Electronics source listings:

- Opening Delimiter -

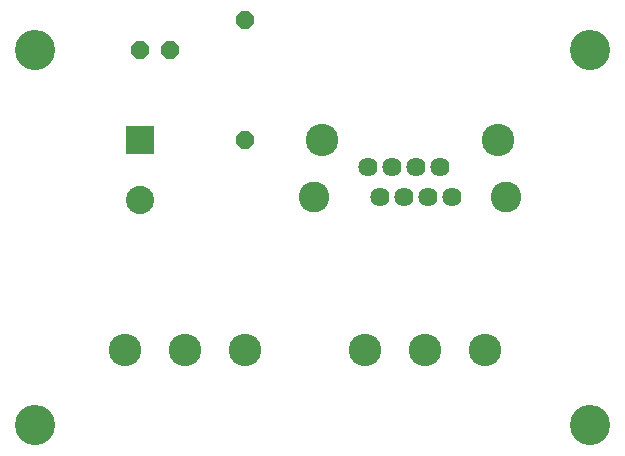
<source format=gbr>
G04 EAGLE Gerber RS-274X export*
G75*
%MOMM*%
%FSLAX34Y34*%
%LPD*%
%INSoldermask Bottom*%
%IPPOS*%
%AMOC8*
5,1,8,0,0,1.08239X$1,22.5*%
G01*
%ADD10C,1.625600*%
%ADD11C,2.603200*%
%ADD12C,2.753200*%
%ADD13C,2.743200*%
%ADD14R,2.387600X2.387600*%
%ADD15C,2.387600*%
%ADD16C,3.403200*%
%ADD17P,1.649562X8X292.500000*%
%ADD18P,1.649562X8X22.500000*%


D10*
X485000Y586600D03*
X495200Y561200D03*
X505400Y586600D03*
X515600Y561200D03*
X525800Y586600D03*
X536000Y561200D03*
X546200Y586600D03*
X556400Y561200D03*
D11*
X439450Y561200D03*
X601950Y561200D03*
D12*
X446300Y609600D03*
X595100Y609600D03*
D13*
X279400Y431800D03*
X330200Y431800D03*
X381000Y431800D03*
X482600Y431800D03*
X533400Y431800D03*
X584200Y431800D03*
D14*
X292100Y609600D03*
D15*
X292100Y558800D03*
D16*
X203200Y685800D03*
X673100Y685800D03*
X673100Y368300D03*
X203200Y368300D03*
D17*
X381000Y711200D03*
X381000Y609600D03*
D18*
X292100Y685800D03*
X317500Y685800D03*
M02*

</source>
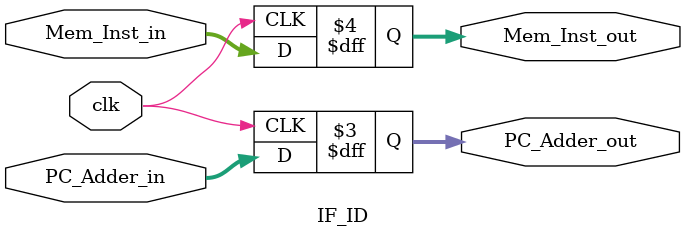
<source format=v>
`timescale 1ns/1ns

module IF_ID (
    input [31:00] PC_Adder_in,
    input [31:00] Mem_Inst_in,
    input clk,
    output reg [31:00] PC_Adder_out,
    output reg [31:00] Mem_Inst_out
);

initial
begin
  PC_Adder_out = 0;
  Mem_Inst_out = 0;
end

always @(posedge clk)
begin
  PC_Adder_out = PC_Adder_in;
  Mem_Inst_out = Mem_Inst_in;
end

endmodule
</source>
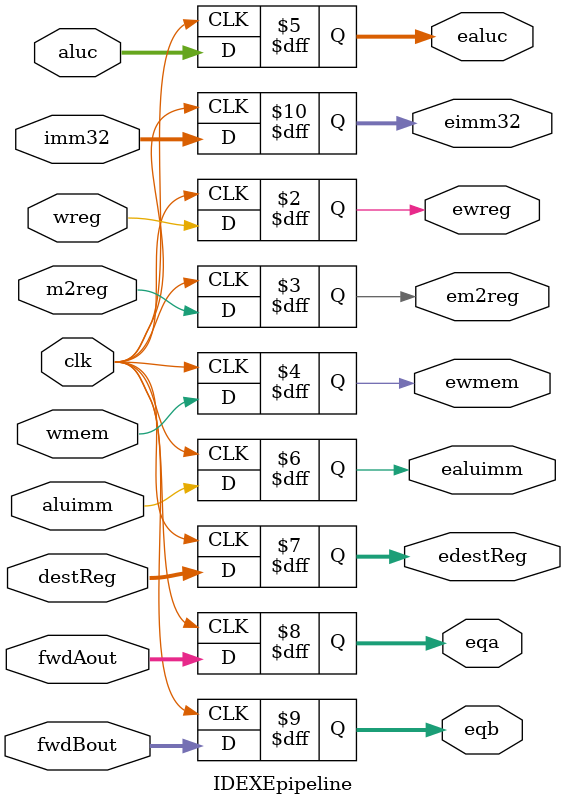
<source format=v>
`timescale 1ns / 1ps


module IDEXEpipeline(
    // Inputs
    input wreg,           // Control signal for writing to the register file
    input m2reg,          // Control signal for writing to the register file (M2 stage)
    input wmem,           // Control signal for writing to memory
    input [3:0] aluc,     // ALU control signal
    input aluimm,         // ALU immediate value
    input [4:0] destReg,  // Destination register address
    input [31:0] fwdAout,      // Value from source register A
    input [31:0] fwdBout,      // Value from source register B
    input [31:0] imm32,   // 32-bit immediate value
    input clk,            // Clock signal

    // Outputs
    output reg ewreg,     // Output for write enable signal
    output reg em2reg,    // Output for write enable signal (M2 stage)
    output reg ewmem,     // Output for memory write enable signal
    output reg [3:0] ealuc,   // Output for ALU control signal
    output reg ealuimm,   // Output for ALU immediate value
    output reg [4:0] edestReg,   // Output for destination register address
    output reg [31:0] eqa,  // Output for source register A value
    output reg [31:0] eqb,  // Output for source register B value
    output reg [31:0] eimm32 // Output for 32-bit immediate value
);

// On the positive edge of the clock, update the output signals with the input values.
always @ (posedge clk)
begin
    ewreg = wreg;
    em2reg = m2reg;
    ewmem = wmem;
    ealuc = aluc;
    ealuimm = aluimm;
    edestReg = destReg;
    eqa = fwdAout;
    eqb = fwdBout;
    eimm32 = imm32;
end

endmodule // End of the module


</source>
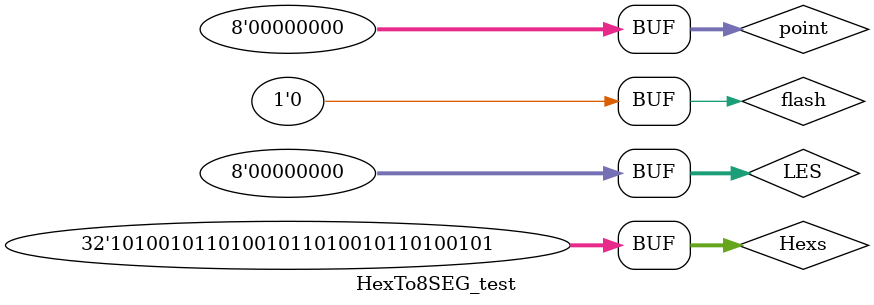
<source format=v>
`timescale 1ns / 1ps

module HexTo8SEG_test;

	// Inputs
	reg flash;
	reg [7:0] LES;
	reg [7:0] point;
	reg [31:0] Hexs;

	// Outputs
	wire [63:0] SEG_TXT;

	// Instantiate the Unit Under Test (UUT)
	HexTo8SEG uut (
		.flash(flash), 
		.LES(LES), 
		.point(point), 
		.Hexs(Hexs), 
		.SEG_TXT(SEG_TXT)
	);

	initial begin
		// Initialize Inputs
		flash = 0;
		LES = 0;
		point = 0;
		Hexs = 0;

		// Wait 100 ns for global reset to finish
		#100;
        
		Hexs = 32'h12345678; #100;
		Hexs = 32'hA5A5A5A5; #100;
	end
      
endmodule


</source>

- Closing Delimiter -

» PROMPT
Reproduce only the lines from the first line of the entries through the line containing "X203200Y685800D03*", exactly and with both ends kept. Omit the pictures.

» WRITTEN RESPONSE
<source format=gbr>
G04 EAGLE Gerber RS-274X export*
G75*
%MOMM*%
%FSLAX34Y34*%
%LPD*%
%INSoldermask Bottom*%
%IPPOS*%
%AMOC8*
5,1,8,0,0,1.08239X$1,22.5*%
G01*
%ADD10C,1.625600*%
%ADD11C,2.603200*%
%ADD12C,2.753200*%
%ADD13C,2.743200*%
%ADD14R,2.387600X2.387600*%
%ADD15C,2.387600*%
%ADD16C,3.403200*%
%ADD17P,1.649562X8X292.500000*%
%ADD18P,1.649562X8X22.500000*%


D10*
X485000Y586600D03*
X495200Y561200D03*
X505400Y586600D03*
X515600Y561200D03*
X525800Y586600D03*
X536000Y561200D03*
X546200Y586600D03*
X556400Y561200D03*
D11*
X439450Y561200D03*
X601950Y561200D03*
D12*
X446300Y609600D03*
X595100Y609600D03*
D13*
X279400Y431800D03*
X330200Y431800D03*
X381000Y431800D03*
X482600Y431800D03*
X533400Y431800D03*
X584200Y431800D03*
D14*
X292100Y609600D03*
D15*
X292100Y558800D03*
D16*
X203200Y685800D03*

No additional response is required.